November 14: The Power of Staying Grateful

Topic for the week: The Power of Staying Grateful

I’m Louise and I’m a grateful alcoholic. Gratitude is timely as it’s not long until Thanksgiving for you folks in the US. Here in the UK we have a sort of thanksgiving equivalent, a harvest festival celebration in early autumn where we’re grateful for the produce from our fields (or afar) and thus the food we can put on the table. Food is a basic survival need, as we all know.

I’ve been taught in these rooms though that surviving well is down to my attitude– I try daily to cultivate an attitude of gratitude. Especially when the going gets tough.

Chuck C talks about wearing a new pair of glasses, seeing the world in a different light, a different way.

I know that my being grateful for everything in my life changes how I feel inside. It changes my perception of everything. I’m in love with my life and live with a deep peace of heart. I renew this way of seeing the world every single morning. And when self-centred thinking slips in during any day, I immediately lift my spiritual toolkit and get my gratitude glasses back on straight.

When I look at what’s ‘wrong’ with my loved ones, and focus on that, I go further down.

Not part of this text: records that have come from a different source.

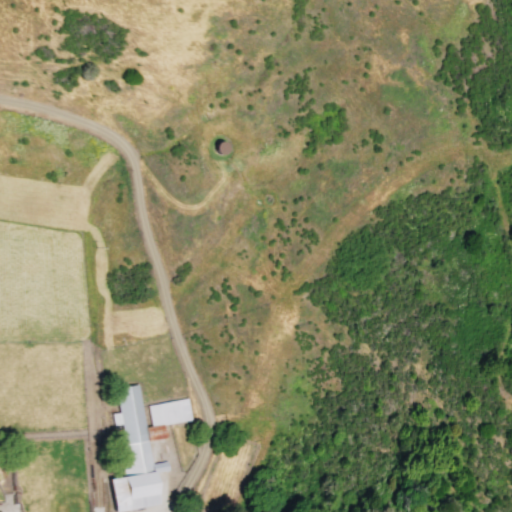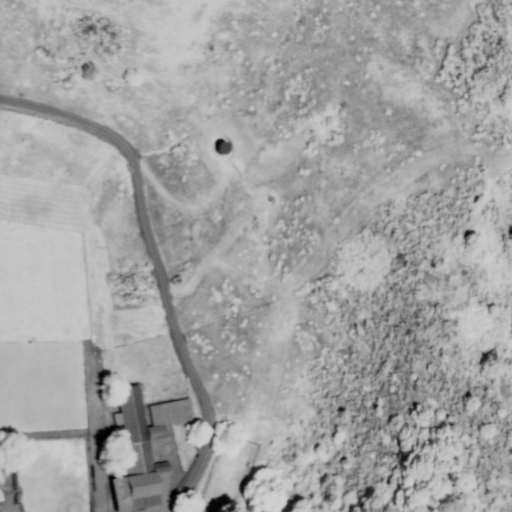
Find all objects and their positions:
road: (156, 269)
building: (139, 448)
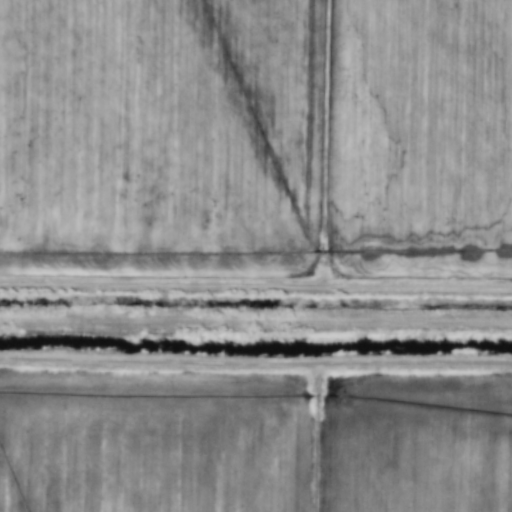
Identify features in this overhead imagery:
crop: (256, 256)
road: (255, 361)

I start to see flaws all around me. I get on my pity pot. (which is always there waiting). The ‘it’s not fair’ pot. I might know these days not to say anything, to not try to change someone, but I can still slip into the ‘it’s not fair God’ chant. I move into self-centred thinking. There’s a real shift in how I view myself and you and the world around me.

When I focus on what I don’t have in terms of material possessions– bigger house, car, income, better hair, skin, body etc– or ambitions not met, or relationships not how I’d like them to be– I’m living in the problem, not the solution. And the problem just increases. I have that magic magnifying mind that Dr Paul O speaks of in the Big Book story Acceptance Was The Answer.

My mind creates the problems. And the hole in my soul gets bigger and deeper. These days I don’t stay there for long. I know what works and I no longer have to bash my head against a brick wall before I’ll give in and surrender to the way things actually are.

And when I make the effort to turn my thoughts around to what I do have, and focus attention on being grateful for these gifts, then I’m living in the solution and the solution increases.

I do gratitude lists every single day with AA friends. I’m in the habit now of doing this and it’s a habit I value very much. It keeps me grateful and focused on what is important and central in life– maintaining a close conscious contact with a Power greater than me.

Sometimes life does bring very real and painful situations. And the power of being grateful on a daily basis is a huge antidote for me to not only travel through the painful emotions, but to navigate it all with grace, humility and daily surrender, living with unanswered questions, and somehow managing to be deeply grateful for the gifts of sobriety.

So the very power of gratitude to transform my life, mind, heart and soul, and add to the lives of those around me, is huge and life-giving. It moves my thinking onto a higher plane.

I’d love to hear you share your experience, strength and hope around this topic.

A big, big welcome to our new ladies too. Please feel free to share.

Thanks for being as part of this meeting.